Somit kann ich zu deiner Frage keine zielführende Antwort liefern. Allerdings möchte ich hier noch etwas zu den mir bekannten Methoden zur Ermittlung der Einnahmenaufteilung unter Verkehrsunternehmen und deren Anwendbarkeit auf die BC100 ausholen. Das soll auch die Komplexität zeigen, die hinter der Berechnung dieser Schlüssel steht.

Aufteilung nach der Anzahl der verkauften Fahrkarten

Die einfachste und ungenauste Möglichkeit, die Einnahmen zwischen verschiedenen Verkehrsunternehmen aufzuteilen, ist das Gegenüberstellen der Anzahl der von den beteiligten Unternehmen verkauften Fahrkarten.

Beispiel:
- Unternehmen A verkauft 55% der Einzelfahrscheine, 40% der Monatskarten und 10% der Schülerfahrkarten
- Unternehmen B verkauft 30% der Einzelfahrscheine, 40% der Monatskarten und 20% der Schülerfahrkarten
- Unternehmen C verkauft 15% der Einzelfahrscheine, 20% der Monatskarten und 70% der Schülerfahrkarten

An Hand der Wertigkeit der Fahrscheintypen könnte nun berechnet werden, welches Unternehmen wie stark zu den Gesamteinnahmen beiträgt. Daraus kann der Schlüssel berechnet werden.

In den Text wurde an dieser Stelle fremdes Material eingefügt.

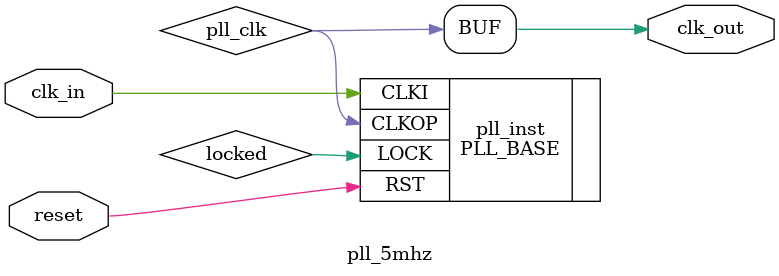
<source format=v>
module pll_5mhz(
    input clk_in,        // 16 MHz input clock
    input reset,
    output clk_out       // 5 MHz output clock
);

    wire pll_clk;
    wire locked;

    // PLL instantiation
    // These parameters would be configured using the Lattice IP configuration tool
    // M = 5, D = 16, O = 1
    // clk_in = 16 MHz, clk_out = 5 MHz
    PLL_BASE #(
        .DIVR(4'b0000),         // Reference divider (0)
        .DIVF(7'b0101000),      // Feedback divider (40)
        .DIVQ(3'b011),          // Output divider (3)
        .FILTER_RANGE(3'b001)   // Filter range
    ) pll_inst (
        .CLKI(clk_in),          // Input clock (16 MHz)
        .CLKOP(pll_clk),        // PLL output clock (5 MHz)
        .LOCK(locked),          // Lock status signal
        .RST(reset)             // PLL reset
    );

    assign clk_out = pll_clk;

endmodule

</source>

Die Unternehmen erhalten also mehr oder weniger den Betrag zurück, den sie durch Fahrscheinverkäufe erwirtschaftet haben.

Das Modell ist natürlich an zwei Stellen sehr ungenau:
1. Es wird nicht berücksichtigt, dass Fahrgäste im Fahrtverlauf zwischen mehreren Unternehmen umsteigen oder Fahrkarten gänzlich für Fahrten mit einem anderen Unternehmen nutzen.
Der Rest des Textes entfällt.